March 4th, 2008 at 5:02 pm by David Farrar

Greenpeace has commissioned a report on the proposed NZ Emissions Trading Scheme.

Now I blogged last Friday on how the Flexible Land Use Alliance warned that the proposed scheme would lock up land into uneconomic uses, and could cost billions of dollars. Almost every party in Parliament has backed their compromise option.

So what does Greenpeace have to say? Are they defending the proposed scheme? Let’s read the report and see what their summary is:

The current proposal for the structure of the ETS will deliver no significant reductions in greenhouse gas emissions, will act as an impediment to the rapid implementation of less carbon intensive production technologies in the manufacturing industry and will do nothing to slow the destruction of forests to make way for increasingly greenhouse gas intensive forms of dairy farming.

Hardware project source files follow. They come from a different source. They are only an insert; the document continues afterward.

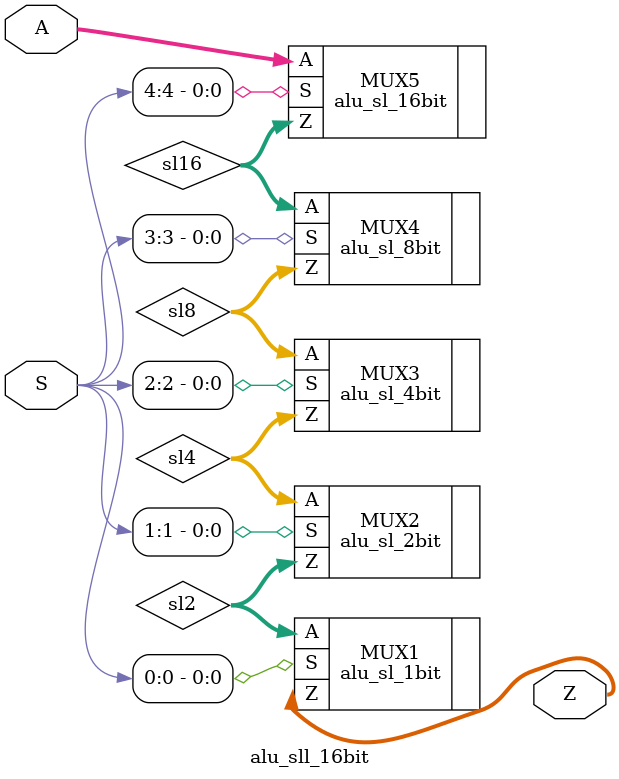
<source format=v>
`timescale 1ns / 1ps
`default_nettype none

module alu_sll_16bit(A, S, Z);
    parameter N = 32;

	//port definitions

	input wire [(N-1):0] A;
	input wire [4:0] S;
    output wire [(N-1):0] Z;
    wire [(N-1):0] sl2, sl4, sl8, sl16;

	alu_sl_16bit #(.N(N)) MUX5 (.A(A), .S(S[4]), .Z(sl16));
	alu_sl_8bit #(.N(N)) MUX4 (.A(sl16), .S(S[3]), .Z(sl8));
	alu_sl_4bit #(.N(N)) MUX3 (.A(sl8), .S(S[2]), .Z(sl4));

	alu_sl_2bit #(.N(N)) MUX2 (.A(sl4), .S(S[1]), .Z(sl2));
	alu_sl_1bit #(.N(N)) MUX1 (.A(sl2), .S(S[0]), .Z(Z));
endmodule

</source>
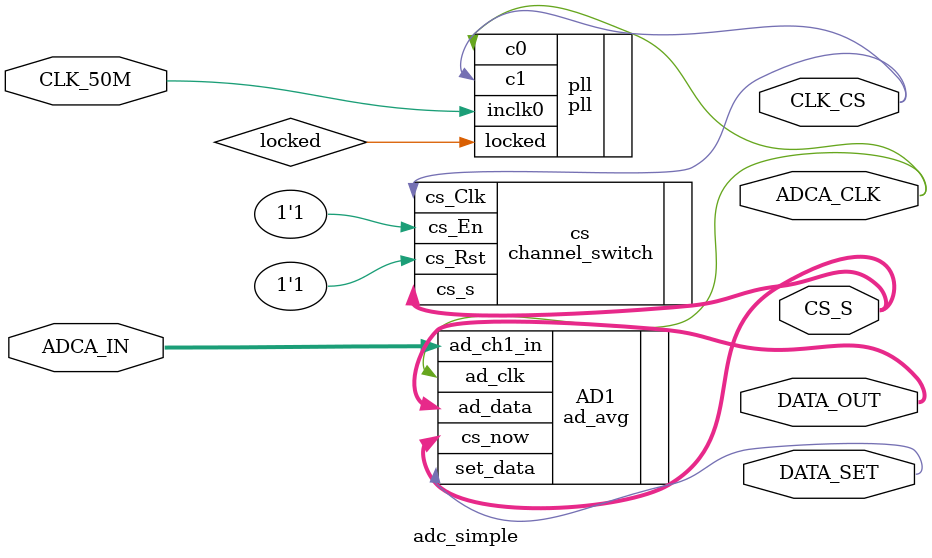
<source format=v>
/*
CLK_CS 决定整个系统运行的最高频率（高于这个频率的波都会被过滤）
ADCA_CLK/CLK_CS 在每个周期的采样次数
*/

module adc_simple(
	input CLK_50M,
	
	//物理引脚
	output [3:0] CS_S,
	
	input [11:0] ADCA_IN,
	output [15:0] DATA_OUT,
	output DATA_SET,
	
	output ADCA_CLK,
	output CLK_CS
);
	
	pll pll (
		.inclk0(CLK_50M),
		.c0(ADCA_CLK),	//40 20ns delay
		.c1(CLK_CS),	//10
		//.c2(CLK_CS),	//5  15 
		//.c3(CLK_FIFO), //1M  25 30
		.locked(locked)
		);

	channel_switch cs(
		.cs_Clk(CLK_CS),
		.cs_s(CS_S),
		.cs_En(1'b1),
		.cs_Rst(1'b1)
		);
		
	ad_avg AD1(
		.ad_ch1_in(ADCA_IN),
		.ad_clk(ADCA_CLK),
		.cs_now(CS_S),
		.set_data(DATA_SET),
		.ad_data(DATA_OUT)
    );

endmodule

		
</source>
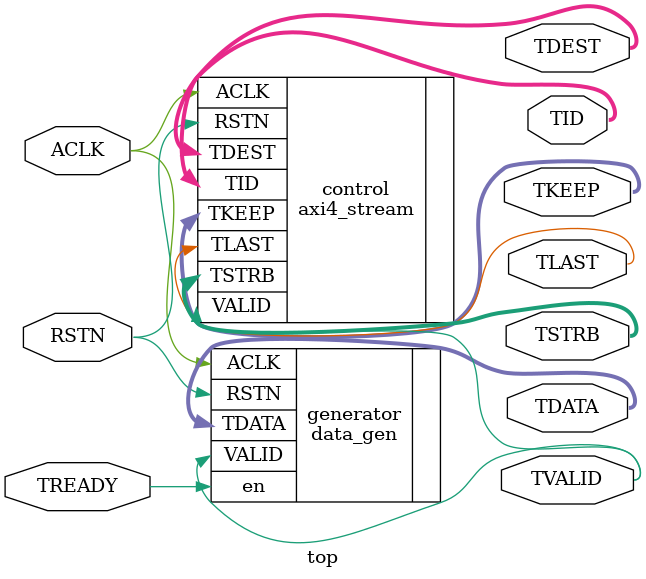
<source format=v>


module top(ACLK, RSTN, TREADY, TDEST, TID, TKEEP, TLAST, TVALID, TSTRB, TDATA );

input ACLK, RSTN, TREADY;

output   [1:0]   TDEST;
output   [7:0]   TID;
output   [3:0]   TKEEP;
output   TLAST,  TVALID;
output   [31:0]  TSTRB, TDATA;

    
    data_gen generator  (.ACLK(ACLK), .RSTN(RSTN), .en(TREADY), .TDATA(TDATA), .VALID(TVALID));
    axi4_stream control (.ACLK(ACLK), .RSTN(RSTN), .TLAST(TLAST), .TDEST(TDEST), .TID(TID), .TKEEP(TKEEP), .TSTRB(TSTRB), .VALID(TVALID));
    



endmodule


</source>
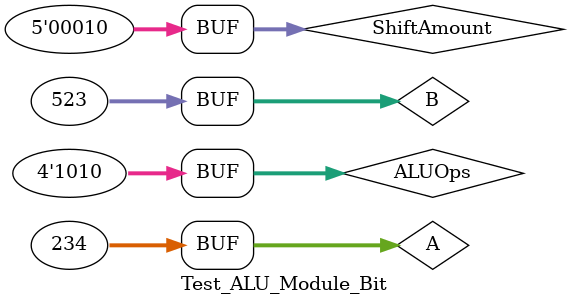
<source format=v>
`timescale 1ns / 1ps

module Test_ALU_Module_Bit;
	// Inputs
	reg [31:0] A;
	reg [31:0] B;
	reg [3:0] ALUOps;
	reg [4:0] ShiftAmount; 

	// Outputs
	wire [31:0] Output; 
	wire Carry_Out; 
	
	wire FlagZero;
	wire FlagSign;
	wire FlagEqual;

	// Instantiate the Unit Under Test (UUT)
	ALU_Module uut (
		.A(A), 
		.B(B), 
		.ShiftAmount(ShiftAmount),
		.ALUOps(ALUOps),
        .Output(Output),
        .Carry_Out(Carry_Out),
		  .FlagZero(FlagZero),
		  .FlagSign(FlagSign),
		  .FlagEqual(FlagEqual)
		  
	);

	initial begin
		$monitor ("Test Bench for ALU Module");
		$monitor ("A = %d, B = %d, ALUOps = %d, Shift Amount = %d, Output = %d, Carry_Out = %d\n", A, B, ALUOps, ShiftAmount, Output, Carry_Out);
		// Initialize Inputs
		#100;
		A = 32'd234; B = 32'd523; ALUOps = 4'b1111; ShiftAmount = 5'd2;	// comp, compi
		#100;
		A = 32'd234; B = 32'd1; ALUOps = 4'b1111; ShiftAmount = 5'd2;	// comp, compi
		// Shift Testing
		#100
      A = 32'd234; B = 32'd2; ALUOps = 4'b0000; ShiftAmount = 5'd2;		// shll 
		#100;
      A = 32'd234; B = 32'd3; ALUOps = 4'b0100; ShiftAmount = 5'd2;		// shllv
		#100;
      A = 32'd234; B = 32'd2; ALUOps = 4'b0001; ShiftAmount = 5'd2;		// shrl
		#100;
      A = 32'd234; B = 32'd3; ALUOps = 4'b0101; ShiftAmount = 5'd2; 		// shrlv
		#100;
      A = 32'd234; B = 32'd2; ALUOps = 4'b0010; ShiftAmount = 5'd2;		// shra
		#100;
      A = 32'd234; B = 32'd3; ALUOps = 4'b0011; ShiftAmount = 5'd2;		// shrav
		#100;
		// Arithmetic Operations
		A = 32'd234; B = 32'd523; ALUOps = 4'b1000; ShiftAmount = 5'd2;	// and
		#100;
		A = 32'd234; B = 32'd523; ALUOps = 4'b1001; ShiftAmount = 5'd2;	// xor
		#100; 
		A = 32'd4; B = 32'd16; ALUOps = 4'b1011; ShiftAmount = 5'd2;	// diff
		#100;
		A = 32'd234; B = 32'd523; ALUOps = 4'b1010; ShiftAmount = 5'd2;	// add, addi, lw, sw

	end
endmodule
</source>
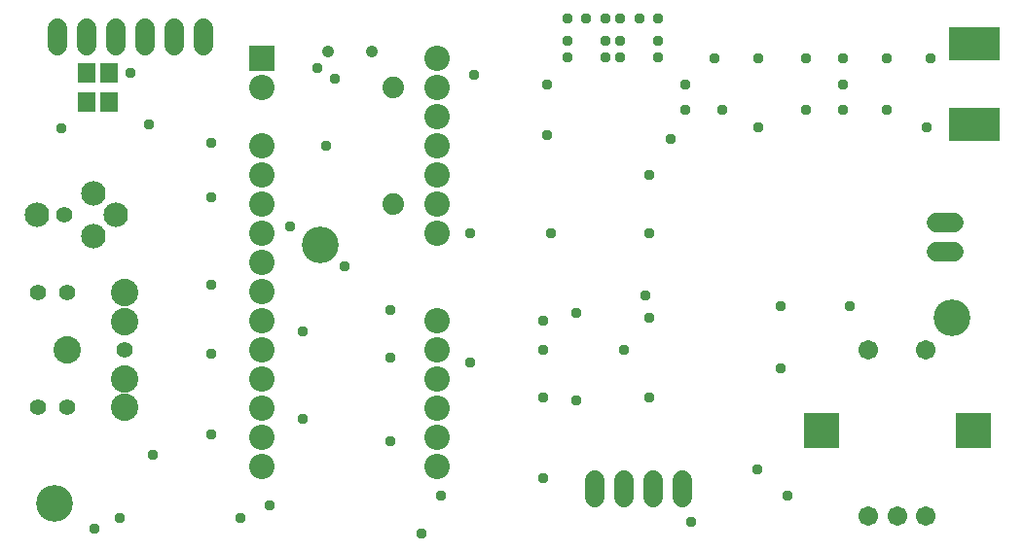
<source format=gbr>
G04 EAGLE Gerber RS-274X export*
G75*
%MOMM*%
%FSLAX34Y34*%
%LPD*%
%INSoldermask Bottom*%
%IPPOS*%
%AMOC8*
5,1,8,0,0,1.08239X$1,22.5*%
G01*
%ADD10C,3.203200*%
%ADD11C,1.879600*%
%ADD12R,1.503200X1.703200*%
%ADD13R,4.394200X2.870200*%
%ADD14C,1.727200*%
%ADD15C,1.711200*%
%ADD16R,3.053200X3.053200*%
%ADD17C,1.053200*%
%ADD18C,2.387600*%
%ADD19C,1.403200*%
%ADD20C,2.133600*%
%ADD21R,2.203200X2.203200*%
%ADD22C,2.203200*%
%ADD23C,0.959600*%


D10*
X28575Y50800D03*
X809625Y212725D03*
X260350Y276225D03*
D11*
X323850Y311150D03*
X323850Y412750D03*
D12*
X57175Y400050D03*
X76175Y400050D03*
X76175Y425450D03*
X57175Y425450D03*
D13*
X828846Y450871D03*
X828846Y380979D03*
D14*
X498475Y71120D02*
X498475Y55880D01*
X523875Y55880D02*
X523875Y71120D01*
X549275Y71120D02*
X549275Y55880D01*
X574675Y55880D02*
X574675Y71120D01*
X158750Y449580D02*
X158750Y464820D01*
X133350Y464820D02*
X133350Y449580D01*
X107950Y449580D02*
X107950Y464820D01*
X82550Y464820D02*
X82550Y449580D01*
X57150Y449580D02*
X57150Y464820D01*
X31750Y464820D02*
X31750Y449580D01*
D15*
X737000Y184300D03*
X787000Y184300D03*
X737000Y39300D03*
X762000Y39300D03*
X787000Y39300D03*
D16*
X696000Y114300D03*
X828000Y114300D03*
D14*
X810895Y295275D02*
X795655Y295275D01*
X795655Y269875D02*
X810895Y269875D01*
D17*
X304750Y444725D03*
X266750Y444725D03*
D18*
X39650Y184425D03*
X89650Y209425D03*
X89650Y234425D03*
X89650Y159425D03*
X89650Y134425D03*
D19*
X39650Y234425D03*
X14650Y234425D03*
X14650Y134425D03*
X39650Y134425D03*
X89650Y184425D03*
D20*
X62306Y283425D03*
X62306Y320425D03*
X13306Y301925D03*
X82306Y301925D03*
D19*
X37306Y301925D03*
D21*
X209550Y438150D03*
D22*
X209550Y412750D03*
X209550Y361950D03*
X209550Y336550D03*
X209550Y311150D03*
X209550Y285750D03*
X209550Y260350D03*
X209550Y234950D03*
X209550Y209550D03*
X209550Y184150D03*
X209550Y158750D03*
X209550Y133350D03*
X209550Y107950D03*
X209550Y82550D03*
X361950Y82550D03*
X361950Y107950D03*
X361950Y133350D03*
X361950Y158750D03*
X361950Y184150D03*
X361950Y209550D03*
X361950Y285750D03*
X361950Y311150D03*
X361950Y336550D03*
X361950Y361950D03*
X361950Y387350D03*
X361950Y412750D03*
X361950Y438150D03*
D23*
X390525Y173038D03*
X190500Y38100D03*
X95250Y425450D03*
X844550Y444500D03*
X828675Y444500D03*
X812800Y444500D03*
X812800Y387350D03*
X828675Y387350D03*
X844550Y387350D03*
X787400Y378619D03*
X641350Y378619D03*
X790575Y438150D03*
X752475Y438150D03*
X682625Y438150D03*
X714375Y415925D03*
X714375Y438150D03*
X641350Y438150D03*
X603250Y438150D03*
X577850Y415925D03*
X577850Y393700D03*
X609600Y393700D03*
X682625Y393700D03*
X714375Y393700D03*
X752475Y393700D03*
X393700Y423863D03*
X273050Y420688D03*
X257175Y430213D03*
X244475Y124619D03*
X582613Y34925D03*
X114300Y92869D03*
X474663Y454025D03*
X508000Y454025D03*
X520700Y454025D03*
X554038Y454025D03*
X520700Y438944D03*
X474663Y438944D03*
X537369Y473075D03*
X491331Y473075D03*
X474663Y473075D03*
X508000Y473075D03*
X508000Y438944D03*
X520700Y473075D03*
X554038Y473075D03*
X554038Y438944D03*
X34925Y377825D03*
X165100Y317500D03*
X165100Y241300D03*
X165100Y180975D03*
X165100Y111125D03*
X320675Y177800D03*
X320675Y104775D03*
X365125Y57150D03*
X660400Y222250D03*
X720725Y222250D03*
X666750Y57150D03*
X546100Y142875D03*
X546100Y212725D03*
X542925Y231775D03*
X546100Y285750D03*
X546100Y336550D03*
X565150Y368300D03*
X457200Y415925D03*
X457200Y371475D03*
X460375Y285750D03*
X454025Y142875D03*
X454025Y73025D03*
X660400Y168275D03*
X85725Y38100D03*
X215900Y49213D03*
X347663Y24606D03*
X454025Y209550D03*
X244475Y200819D03*
X165100Y365125D03*
X390525Y285750D03*
X320675Y219075D03*
X265113Y361950D03*
X482600Y216694D03*
X482600Y140494D03*
X233363Y292100D03*
X280988Y257175D03*
X639763Y80169D03*
X63500Y28575D03*
X111125Y381000D03*
X454025Y184150D03*
X523875Y184150D03*
M02*

</source>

They then ask Will the NZ ETS deliver significant emission reductions?

The simple answer to this question is no.

Wow that’s a blunt answer.  The ETS simply won’t work in reducing emissions significantly.  And what will it cost?

If emissions growth is at the higher end of the Treasury forecasts then, at a world price of $25 per tonne, New Zealand would need to import at least $3.1 billion worth of emission permits.

So Greenpeace are saying the ETS will cost NZ $3.1 billion and it won’t actually significantly reduce emissions.  Ummm, doesn’t that mean if Greenpeace are correct, you’d have to be pretty crazy to implement such a scheme?